The state government says the funding delivers a plan to stop mining-affected groundwater discharging to the surface - which would cause environmental harm to Bendigo Creek and the odour impacts on Bendigo's tourism and central business precinct.
As part of the $52 million package of works, a new purpose-built treatment facility will be established, together with an associated pumping station and pipelines.
Existing interim infrastructure will then be decommissioned, and materials and personnel access at the Central Deborah Gold Mine would also be upgraded as part of the plan.
The government it will extend interim management arrangements of Bendigo's groundwater, until the new facility is built.
Premier Daniel Andrews said the $52 million investment would secure jobs and the future of the much-loved Central Deborah Gold Mine - as well as protecting Bendigo Creek for decades to come.
"We couldn't let this problem go on without a solution - this strategy and the new treatment facility will save jobs."

• Provided information:

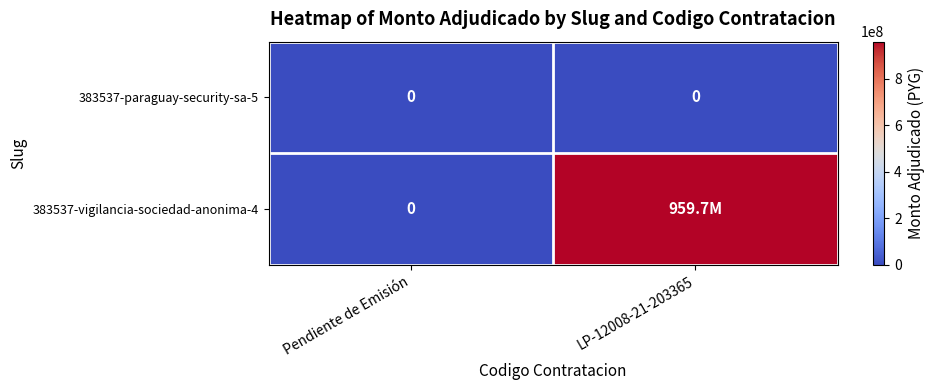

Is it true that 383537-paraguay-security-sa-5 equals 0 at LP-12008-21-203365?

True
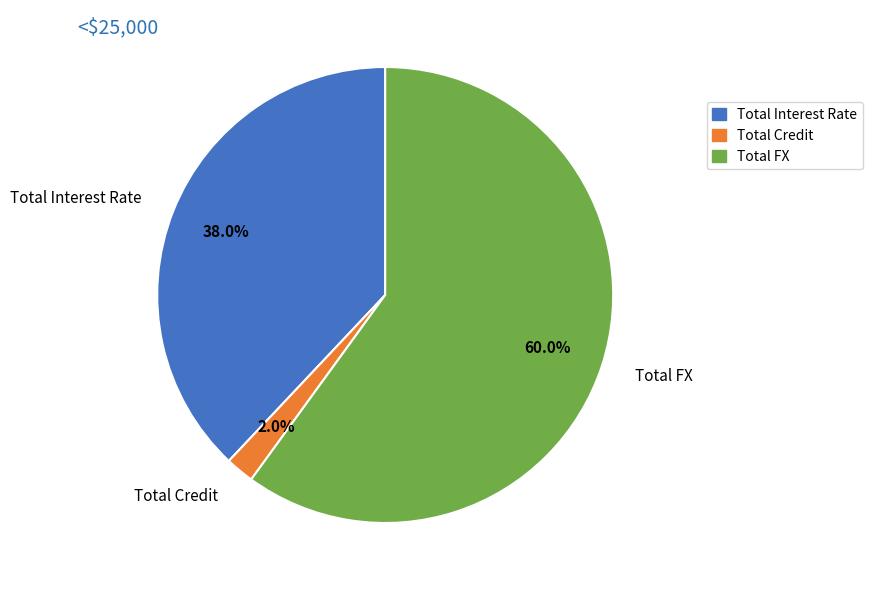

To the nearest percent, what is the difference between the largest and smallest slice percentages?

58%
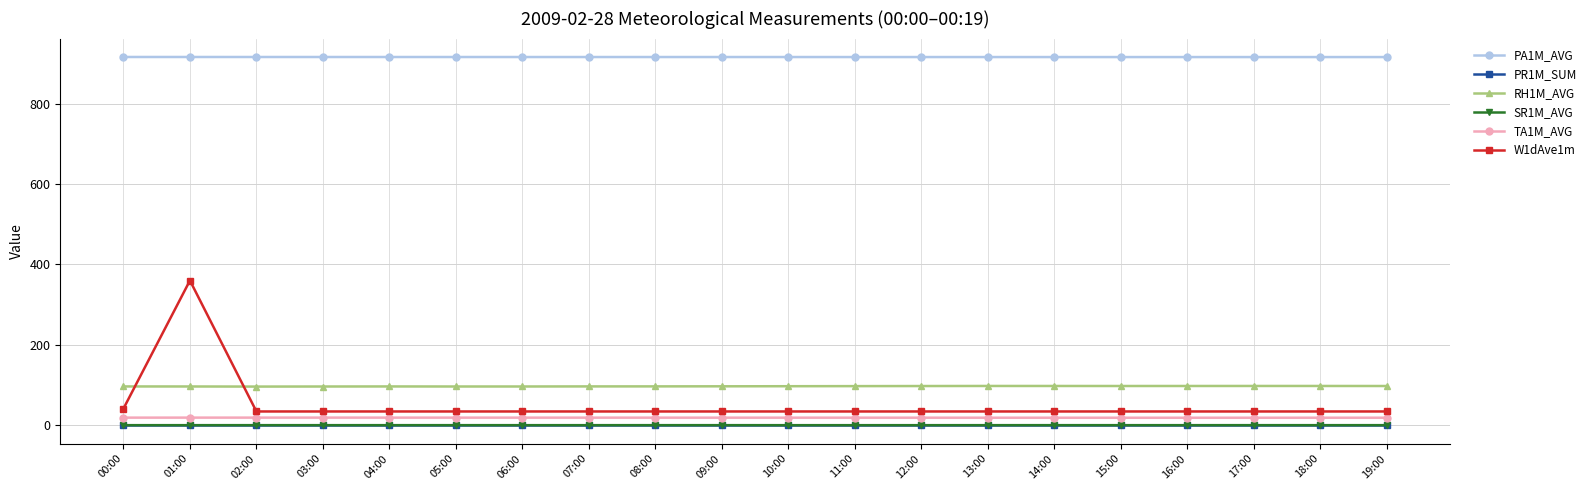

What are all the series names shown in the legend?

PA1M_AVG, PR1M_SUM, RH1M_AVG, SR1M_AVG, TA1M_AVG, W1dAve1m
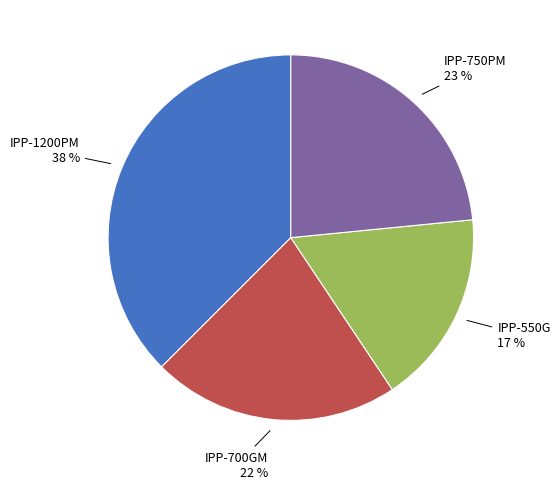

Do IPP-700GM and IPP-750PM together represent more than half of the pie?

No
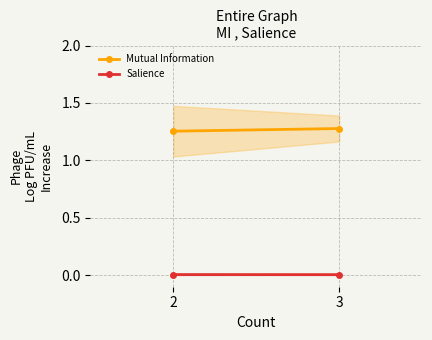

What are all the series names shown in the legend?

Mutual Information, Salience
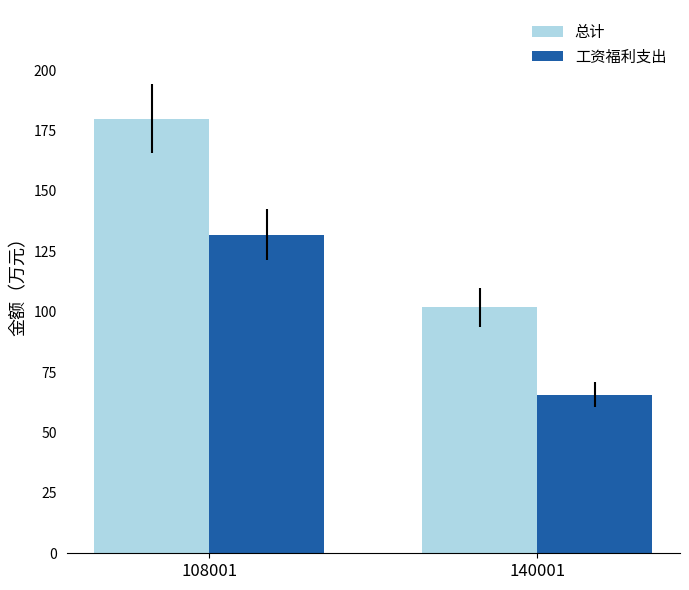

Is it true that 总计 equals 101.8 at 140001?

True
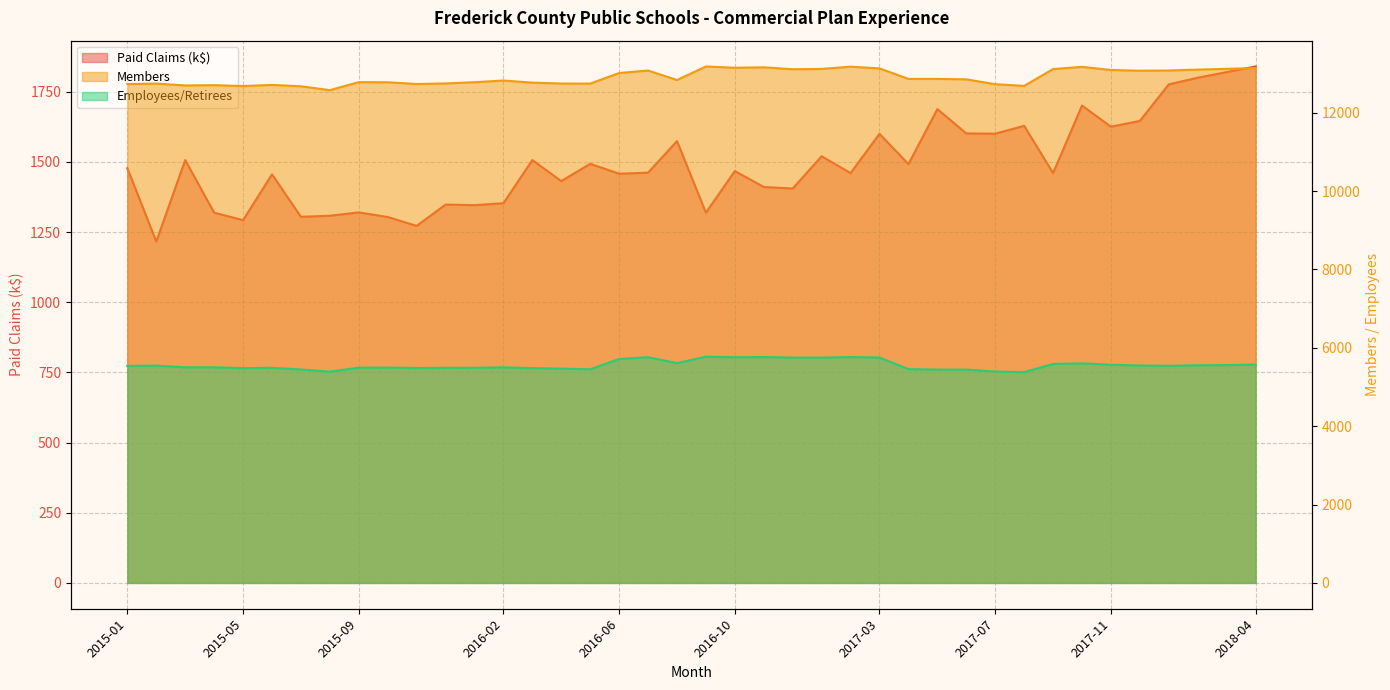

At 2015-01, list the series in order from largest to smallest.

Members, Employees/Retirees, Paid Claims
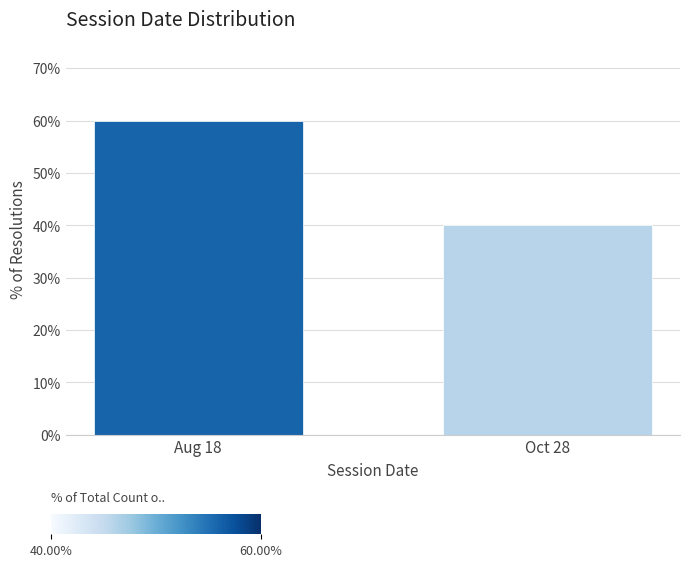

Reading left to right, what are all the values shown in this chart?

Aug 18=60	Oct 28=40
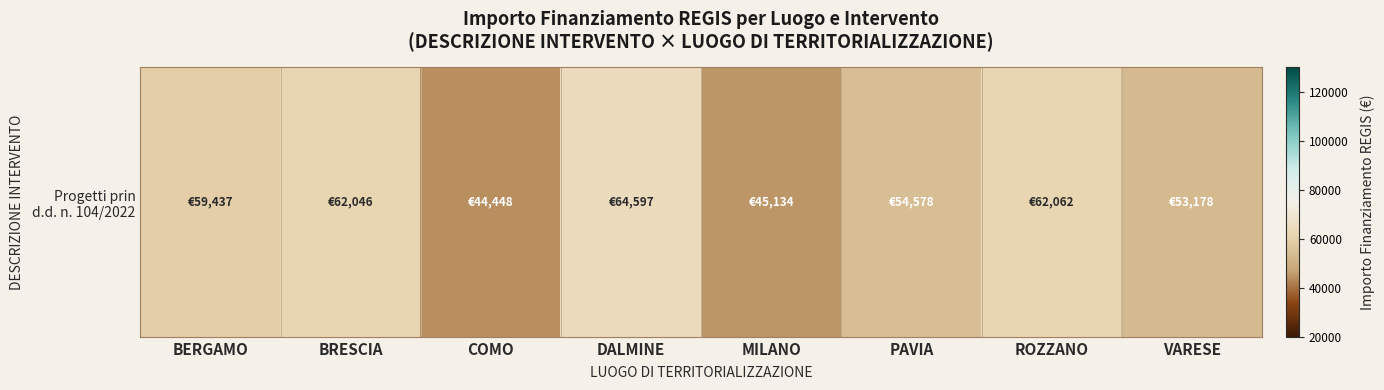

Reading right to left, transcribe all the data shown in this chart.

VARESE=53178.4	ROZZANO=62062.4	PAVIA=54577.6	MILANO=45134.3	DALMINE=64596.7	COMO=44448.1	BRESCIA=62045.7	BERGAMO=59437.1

• Actions to take:
[a] In the Bendigo groundwater excerpt, rewrite the paragraph beginning "As part of the $52 million package" as a short list that keeps its main facts.
[b] Using the Bendigo groundwater excerpt, decide whether each statement agrees with it. Give yes or no for each, followed by the words from the excerpt that settle it.
(i) The package of works is worth $52 million.
(ii) The existing interim infrastructure will keep running alongside the new facility.
(iii) Access at the Central Deborah Gold Mine will be upgraded under the plan.
[c] Continue the Bendigo groundwater excerpt from the point where it stops.
The items above are separate material and are not part of the Bendigo groundwater excerpt.

• Answers to the problems:
[a]
$52 million package of works:
- a new purpose-built treatment facility
- an associated pumping station
- pipelines

[b]
(i) Yes: "As part of the $52 million package of works"
(ii) No: "Existing interim infrastructure will then be decommissioned"
(iii) Yes: "materials and personnel access at the Central Deborah Gold Mine would also be upgraded as part of the plan"

[c]
Bendigo West MP Maree Edwards said the funding would help address a difficult issue for Bendigo.
"These aren't easy problems to fix but it's crucial we protect the natural environment and our tourism industry - that's what this funding does."
In 2017, a $29 million treatment plant was built at the New Moon mining site, north of Eaglehawk, with groundwater pumped to the facility.
Arsenic and other contaminants from the groundwater were then removed before the water was pumped to a reclamation plant at Epsom, where it is mixed with recycled water and pumped back into Bendigo Creek.
Contaminants were stored on-site and trucked to a Melbourne landfill.
Some of the city's most prominent tourist attractions risked being wiped out if the groundwater issue was not satisfactorily addressed, including Bendigo Heritage Attractions.
In 2016, former CEO Ian Hart said the tourist draw card would close and cost Bendigo millions of dollars every year if rising groundwater is not sorted.
"If the mine was inundated and underground tours were lost, we would lose 70 to 75 per cent of our business - we'd be left with a few surface relics with very little tourism appeal," Mr Hart said.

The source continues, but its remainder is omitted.